The Rangers having Greinke or Hamels as the #1 in the playoffs, with Yu Darvish as the #2, and then Derek Holland and Colby Lewis (in whichever order you prefer) as the 3 and 4, with Neftali Feliz, Alexi Ogando, Mike Adams, Koji Uehara, Matt Harrison, and Robbie Ross setting the table for Joe Nathan means that they would have the best pitching staff of any team in the playoffs, to go with having the best lineup in baseball. In that scenario, Texas goes into the playoffs as the favorite to win it all.
The bad news is that Lewis is out for the year, but Oswalt is a decent consolation prize. A Greinke deal really would make the Rangers the favorites. Which means that the Rangers go into the playoffs with a 17-percent chance of winning it all instead of a 12.5-percent chance like everyone else, but the Rangers are in a great spot to take risks.
Mystery team.

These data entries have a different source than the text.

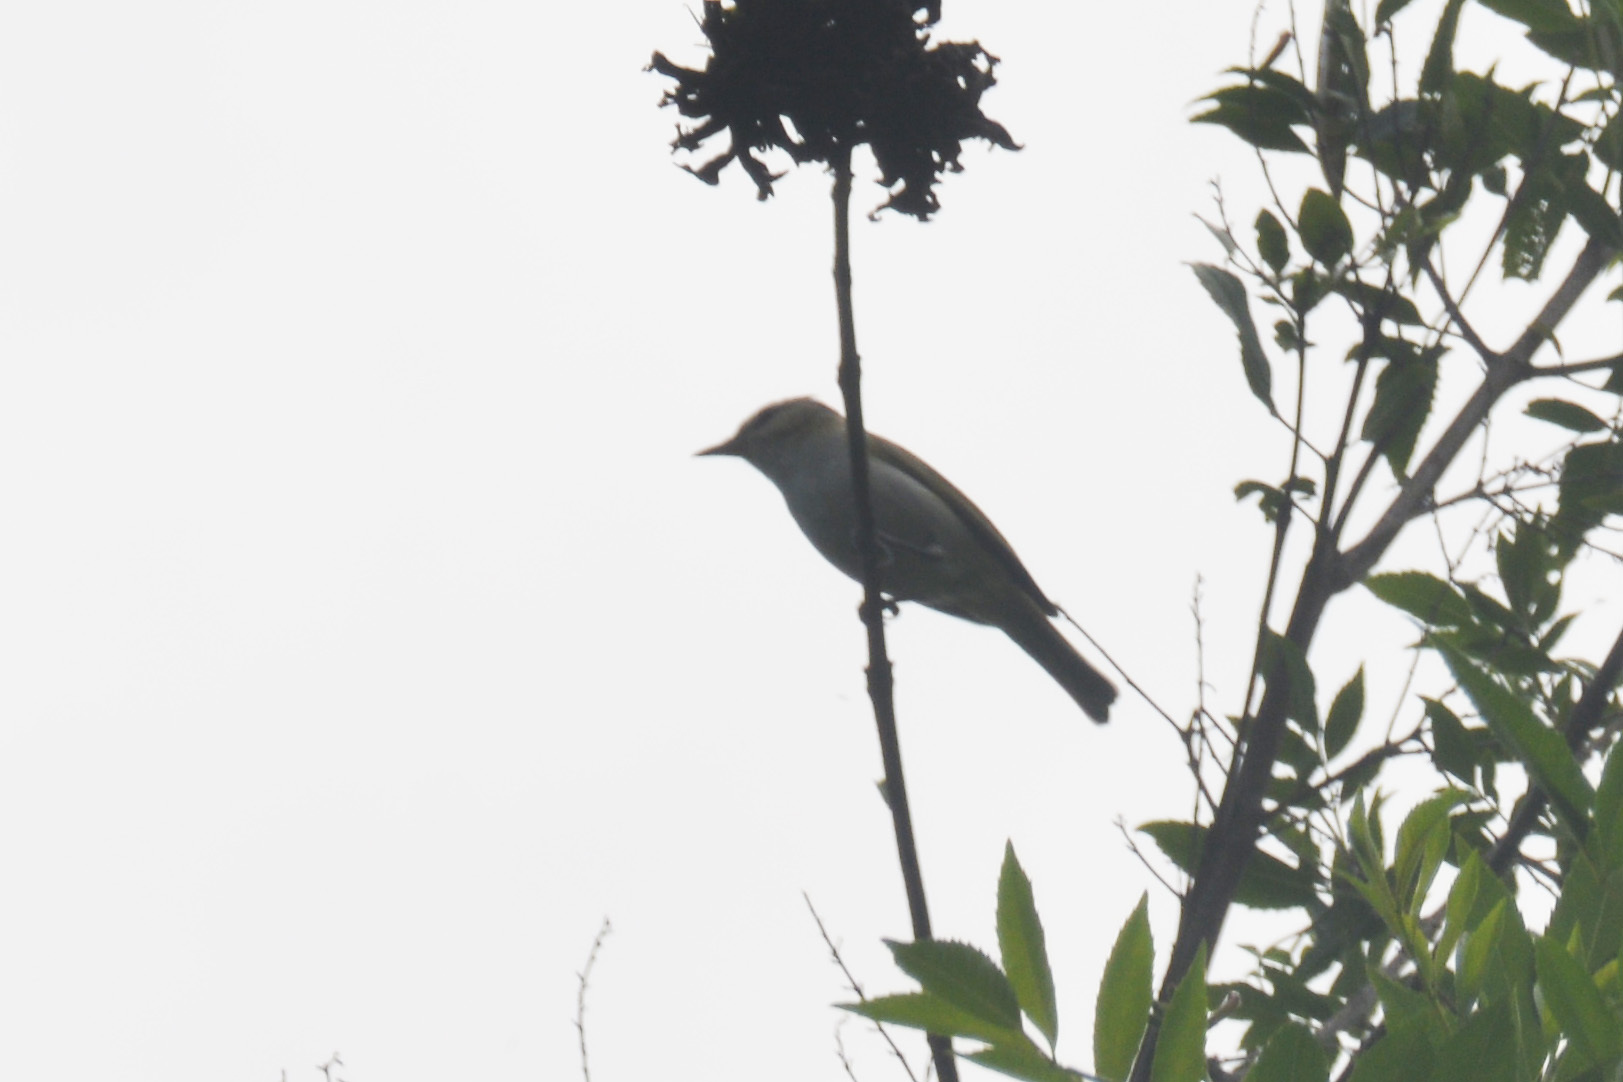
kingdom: Animalia
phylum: Chordata
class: Aves
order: Passeriformes
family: Vireonidae
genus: Vireo
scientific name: Vireo olivaceus
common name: Red-eyed vireo
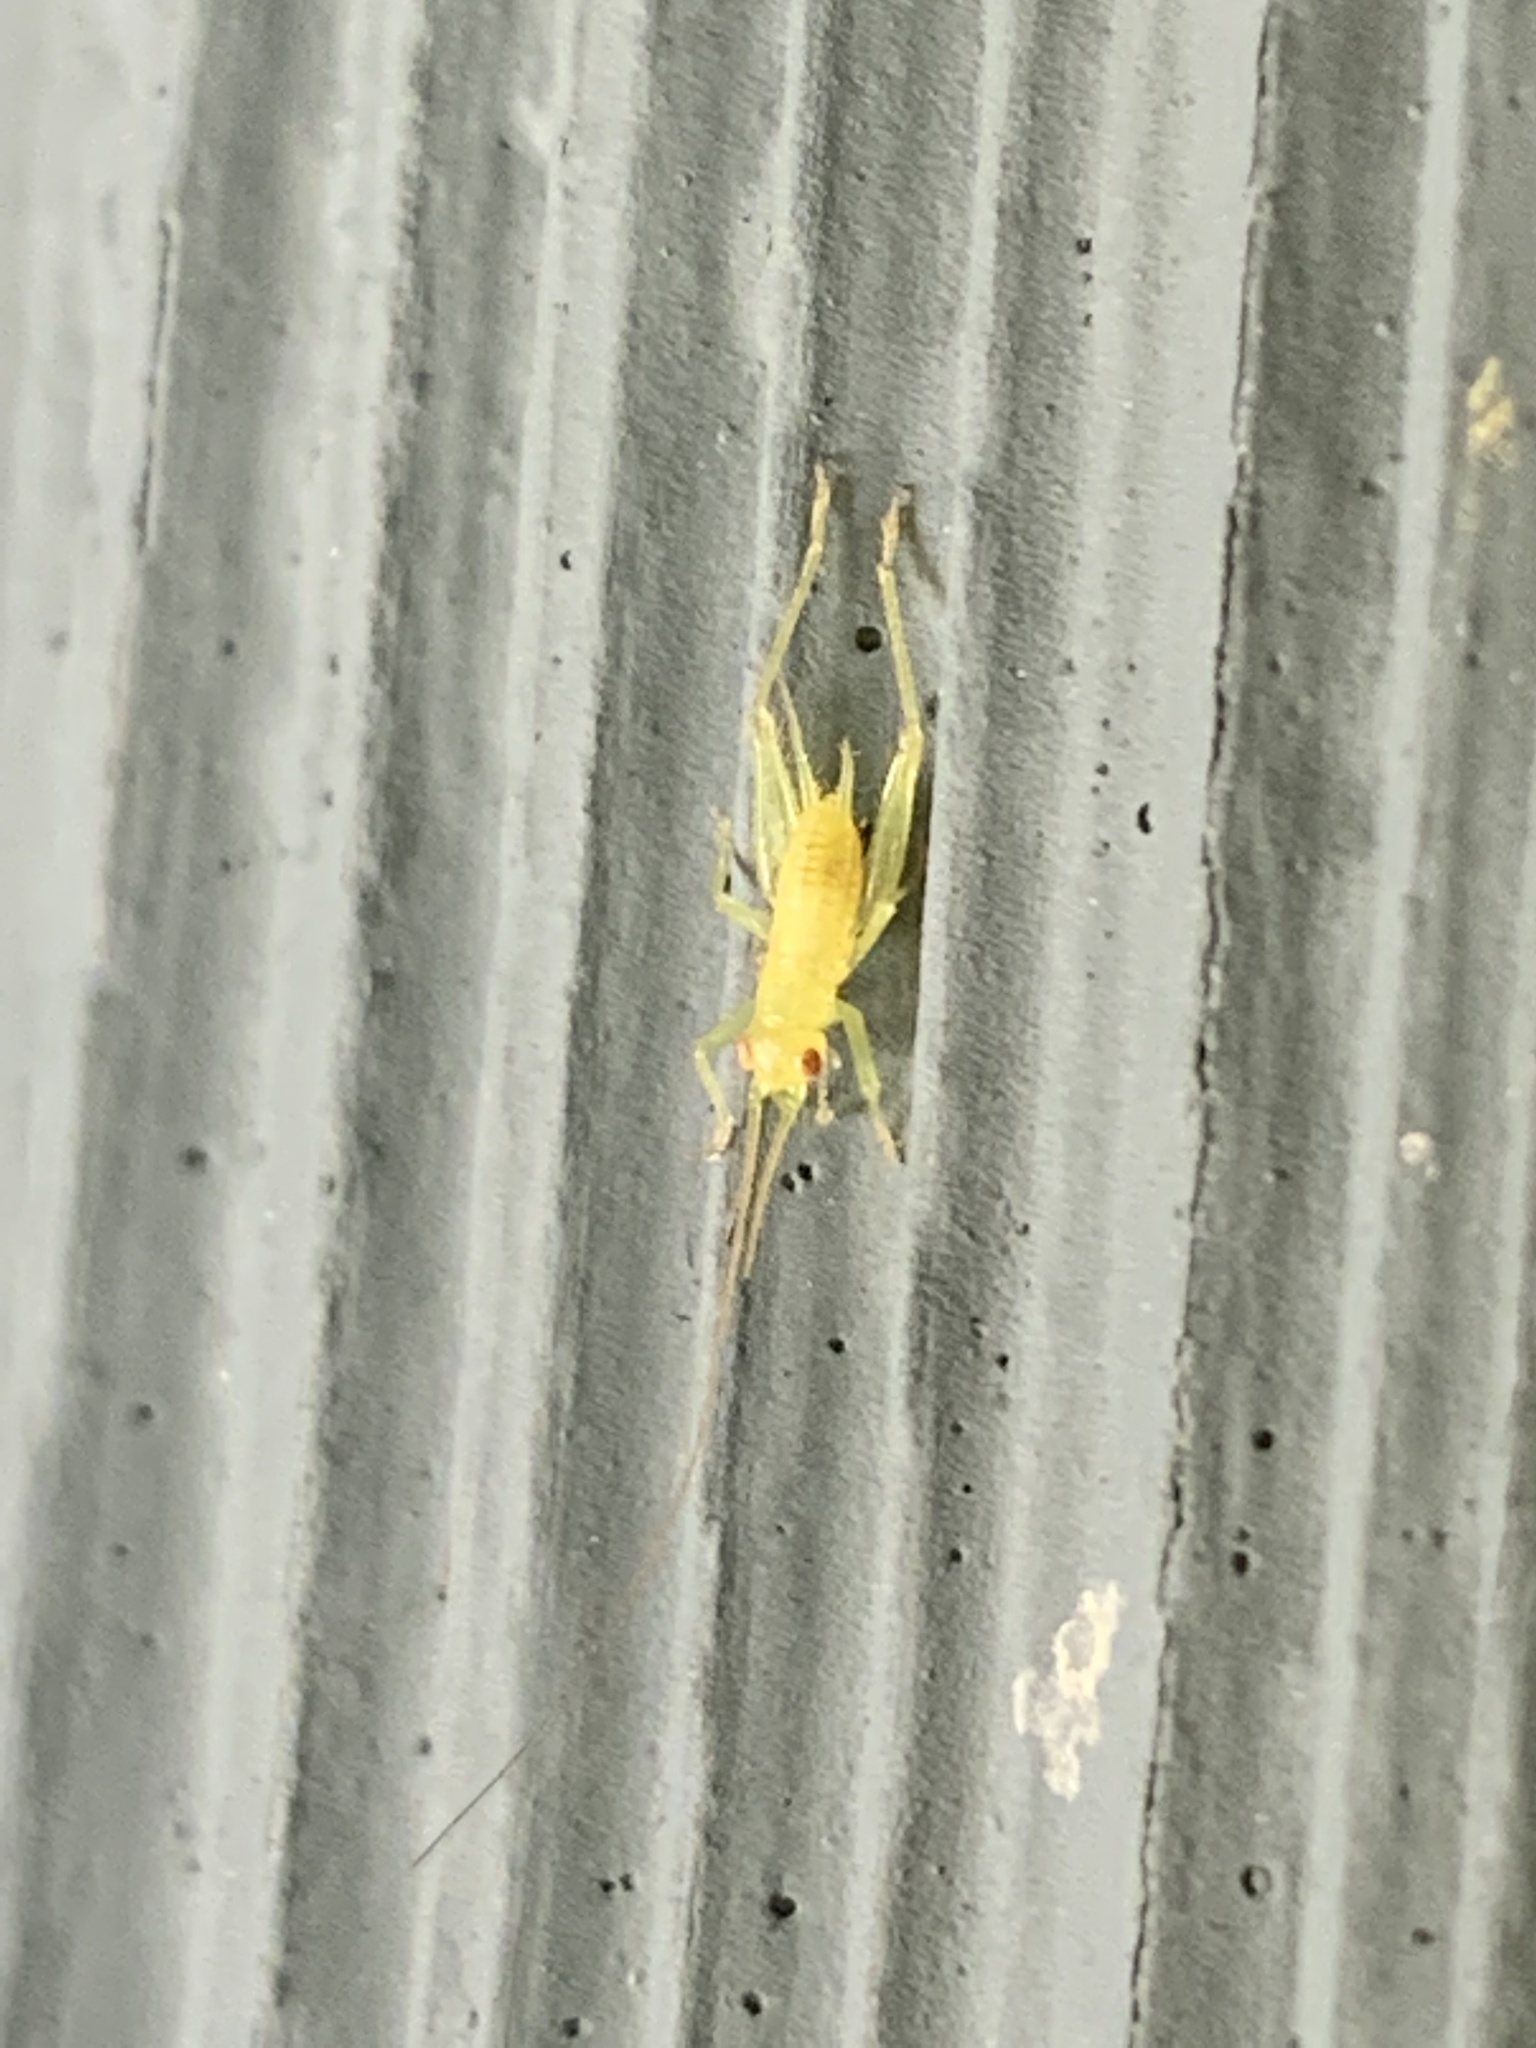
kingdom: Animalia
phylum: Arthropoda
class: Insecta
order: Orthoptera
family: Trigonidiidae
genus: Cyrtoxipha
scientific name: Cyrtoxipha columbiana
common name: Columbian trig
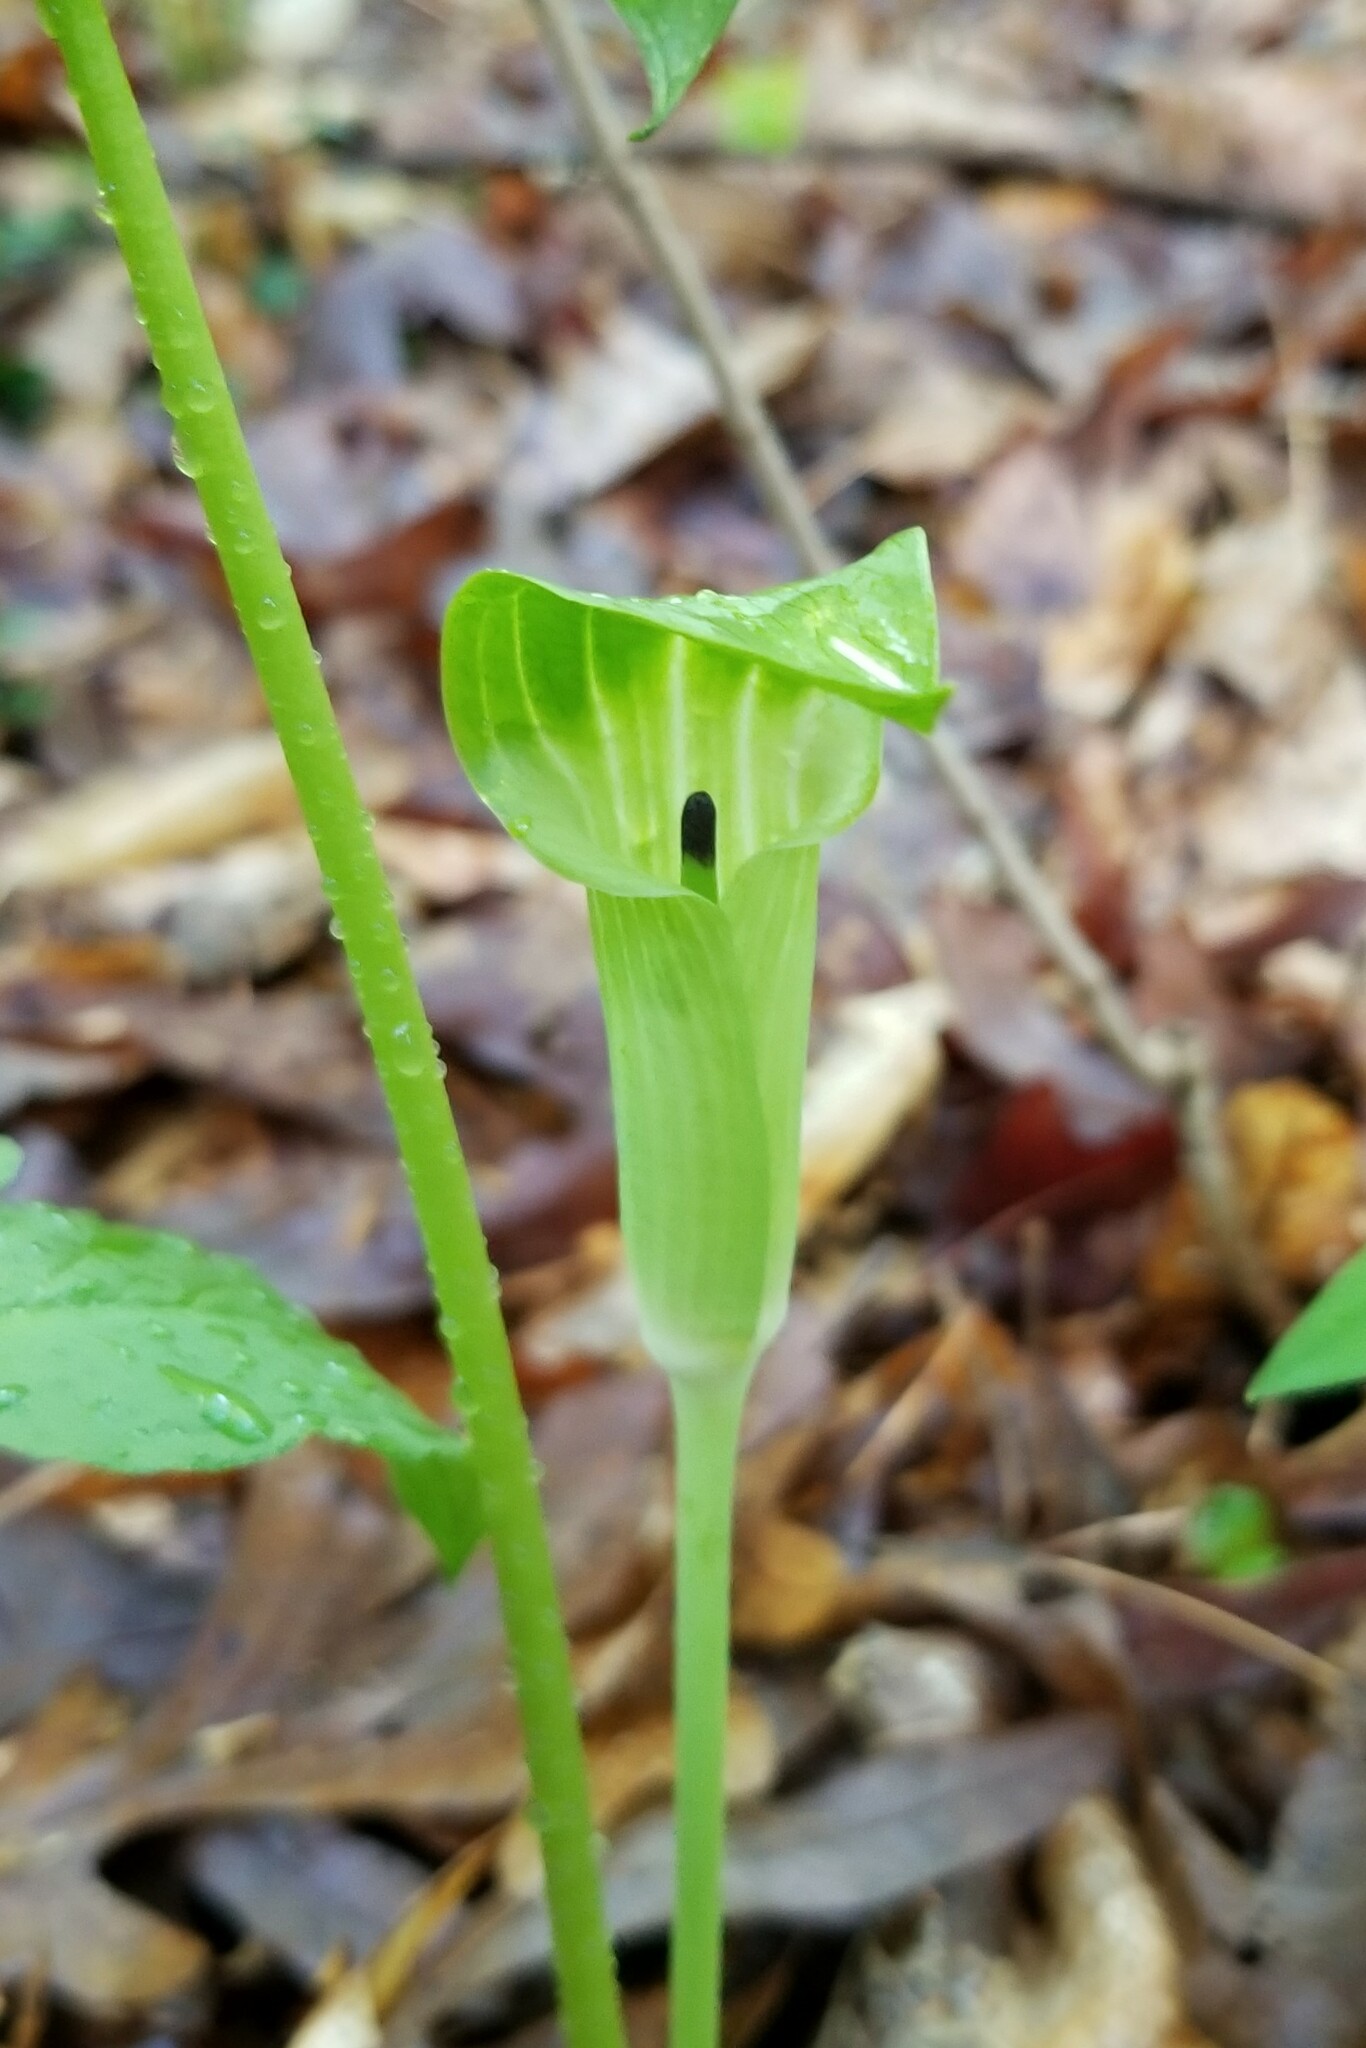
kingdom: Plantae
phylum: Tracheophyta
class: Liliopsida
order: Alismatales
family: Araceae
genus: Arisaema
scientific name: Arisaema pusillum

Seriously, stop it. You just spent, what, three minutes reading that? It's going to be a mystery team. The Orioles, for instance. Dodgers wouldn't qualify, but the Red Sox would. Imagine the Red Sox trading Xander Bogaerts and Jackie Bradley for two months of Greinke and then falling out of the race the very next week. Come on. You can totally picture it.
It's probably the Rangers. But beware the mystery team.